Il calcio è un concetto per me ultraterreno, come tutte le cose in grado di suscitarmi emozioni così forti. La fantasia e la magia portata in campo da certi campioni ha così tanta presa sull’uomo perché, a differenza di tutte le altre cose belle, sappiamo già quando si paleserà di nuovo sotto forma di dribbling o di chissà quale altra invenzione. Non ci sono parole per descrivere un avvenimento come il calcio di Diego Armando Maradona e il film lo comunica con una chiave di lettura direi emblematica: come Dio, la leggenda argentina del Napoli nel film non appare mai, non vediamo il suo volto, non sappiamo chi è realmente. Siamo chiamati inequivocabilmente alla fede.

Fabietto è un diminutivo innocente e gentile, figlio di giovani compagnie, della scuola o delle partite di calcetto a cui apparentemente lui non prende mai parte. Sembra rinunciare a praticare lo stesso gioco del suo idolo, come se non lo sentisse alla sua portata. La sua sensibilità è chiaramente spiccata, i suoi sguardi rivelano un’innata voglia di essere sé stesso, ma la sua vita lo racconta come incatenato a un costume che non riesce a togliersi. Solo in situazioni particolarmente drammatiche o emotive, Fabietto diventa Fabio e sbraita, si agita, si sfoga. Tutte le altre volte, invece, sembra impossibilitato ad abitare il mondo in cui è nato. Se mi specchio, nel mio riflesso vedo i ricci di Fabietto, che sono anche i miei, oppure i suoi occhi bisognosi di qualcosa o qualcuno in particolare, una specie di formula magica in grado di farlo levitare oltre gli usi e i costumi del suo ambiente.

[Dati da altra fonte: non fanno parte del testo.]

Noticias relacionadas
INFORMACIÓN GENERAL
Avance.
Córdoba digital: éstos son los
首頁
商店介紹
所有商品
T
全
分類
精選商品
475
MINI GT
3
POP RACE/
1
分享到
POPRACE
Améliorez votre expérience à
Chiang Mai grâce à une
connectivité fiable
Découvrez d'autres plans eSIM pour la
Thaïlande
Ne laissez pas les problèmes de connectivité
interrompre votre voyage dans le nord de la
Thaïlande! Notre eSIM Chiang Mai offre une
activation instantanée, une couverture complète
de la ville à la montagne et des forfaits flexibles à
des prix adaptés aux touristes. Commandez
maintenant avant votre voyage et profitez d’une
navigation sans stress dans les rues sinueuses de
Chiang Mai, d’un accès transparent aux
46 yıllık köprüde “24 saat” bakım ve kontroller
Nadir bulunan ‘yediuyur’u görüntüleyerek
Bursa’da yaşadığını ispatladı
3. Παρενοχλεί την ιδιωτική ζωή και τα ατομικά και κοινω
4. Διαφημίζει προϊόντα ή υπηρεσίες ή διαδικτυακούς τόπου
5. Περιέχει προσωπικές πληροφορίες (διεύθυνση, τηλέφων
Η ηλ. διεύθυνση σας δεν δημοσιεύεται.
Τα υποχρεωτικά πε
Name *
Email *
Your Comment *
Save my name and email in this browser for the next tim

Fabietto, in Patrizia, la zia bellissima che gli ha rubato il cuore, vede tutto quello che vorrebbe: comprensione, amore, ascolto e anche sé stesso, Fabio. Il suo rapporto con lei è speciale e mi piace pensare che ciò sia dovuto anche alla follia di Patrizia stessa, un po’ romanzata, esagitata, forse per questo poco credibile. L’incontro col monaciello ha le parvenze di una visione miracolistica e infatti nessuno crede che sia realmente avvenuto. Nessuno tranne Fabietto, con quell’ingenuità fanciullesca che lascia filtrare, come raggi di sole tra le tapparelle di una finestra, una bontà d’animo molto importante, un’incapacità di pensar male della zia, di non credere alla sua parola. Pende innegabilmente dalle sue labbra, ma non è solo per questo che crede lei abbia ragione, perché altrimenti Fabietto non sarebbe chi è.

Sono contento di vedere che Fabietto abbia visto le stesse cose nel cinema, nel suo più grande sogno, fare il regista e dire qualcosa. Ci è sicuramente riuscito con successo, trasmettendo qualcosa di unico: le emozioni.